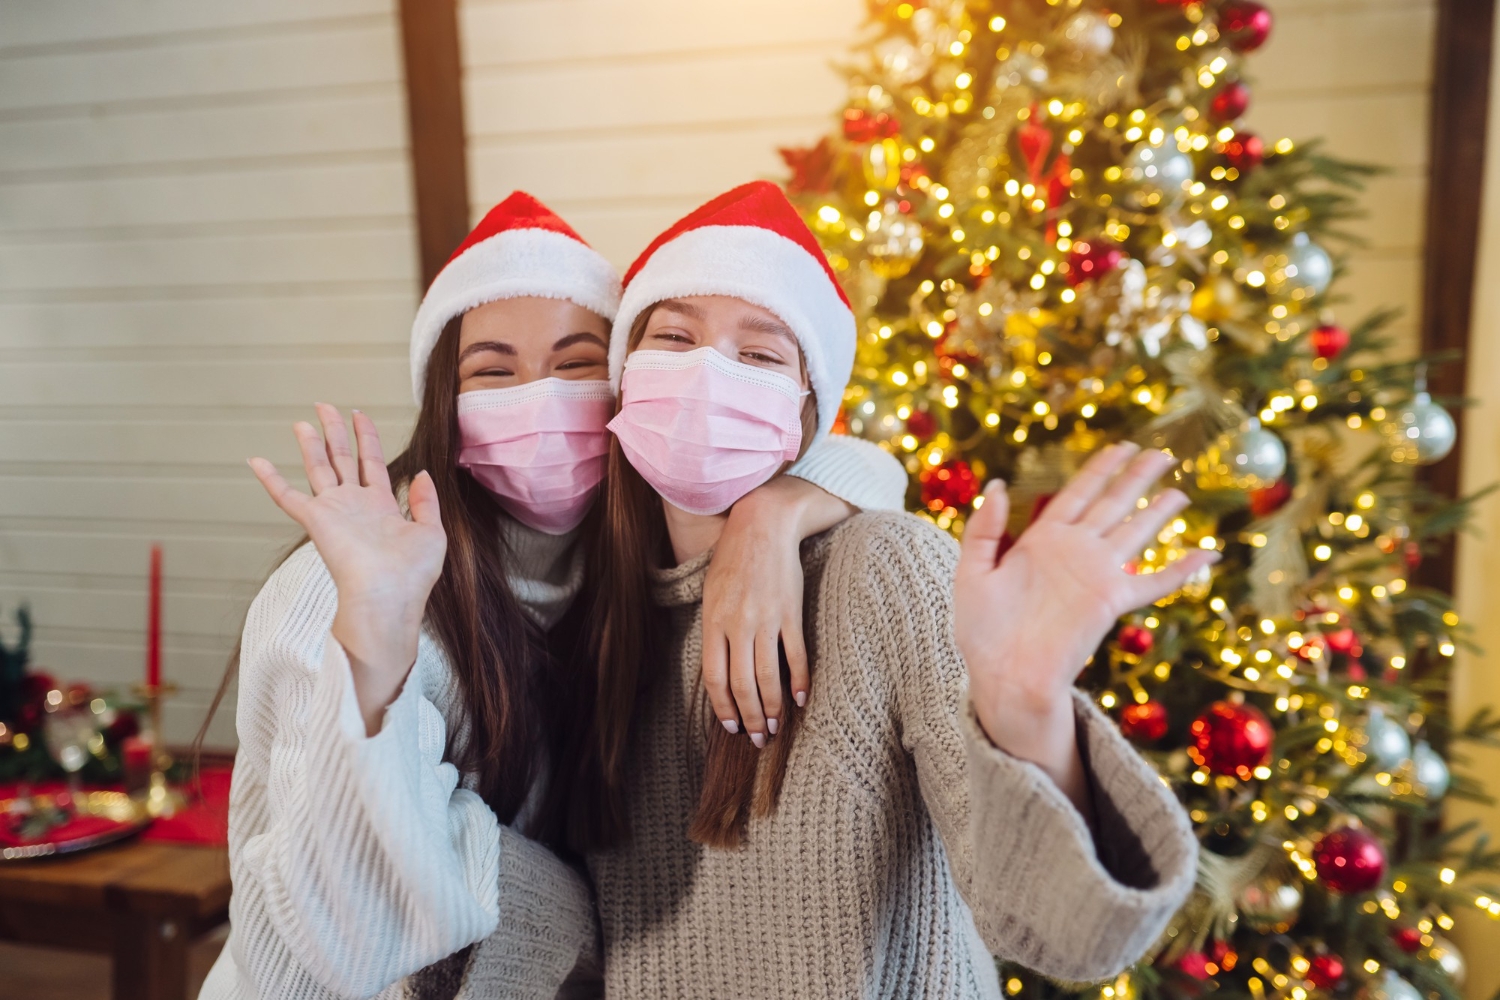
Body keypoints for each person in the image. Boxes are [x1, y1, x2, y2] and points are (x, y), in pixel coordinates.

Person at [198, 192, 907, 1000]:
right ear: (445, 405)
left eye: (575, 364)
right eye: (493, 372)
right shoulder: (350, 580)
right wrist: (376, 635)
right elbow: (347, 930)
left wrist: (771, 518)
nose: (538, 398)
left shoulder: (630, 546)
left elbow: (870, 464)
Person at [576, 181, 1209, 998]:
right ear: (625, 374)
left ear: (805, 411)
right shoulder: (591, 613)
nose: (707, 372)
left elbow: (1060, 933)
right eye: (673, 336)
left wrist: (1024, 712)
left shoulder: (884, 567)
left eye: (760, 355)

• TASK DESCRIPTION
Output the full listing verbatim, but drop the images.

• ANSWER SECTION
Body keypoints for each person in the image. Boxes are [x1, y1, x2, y2] and points are (x, y), in pixel coordinates.

Person at [198, 192, 907, 1000]:
right ear: (445, 405)
left eye: (575, 364)
right eye: (493, 372)
right shoulder: (350, 580)
right wrist: (376, 635)
right elbow: (347, 930)
left wrist: (771, 518)
nose: (538, 398)
left shoulder: (630, 546)
left elbow: (870, 464)
Person at [576, 181, 1209, 998]:
right ear: (625, 374)
left ear: (805, 411)
right shoulder: (591, 613)
nose: (707, 372)
left elbow: (1060, 933)
right eye: (673, 336)
left wrist: (1024, 712)
left shoulder: (884, 567)
left eye: (760, 355)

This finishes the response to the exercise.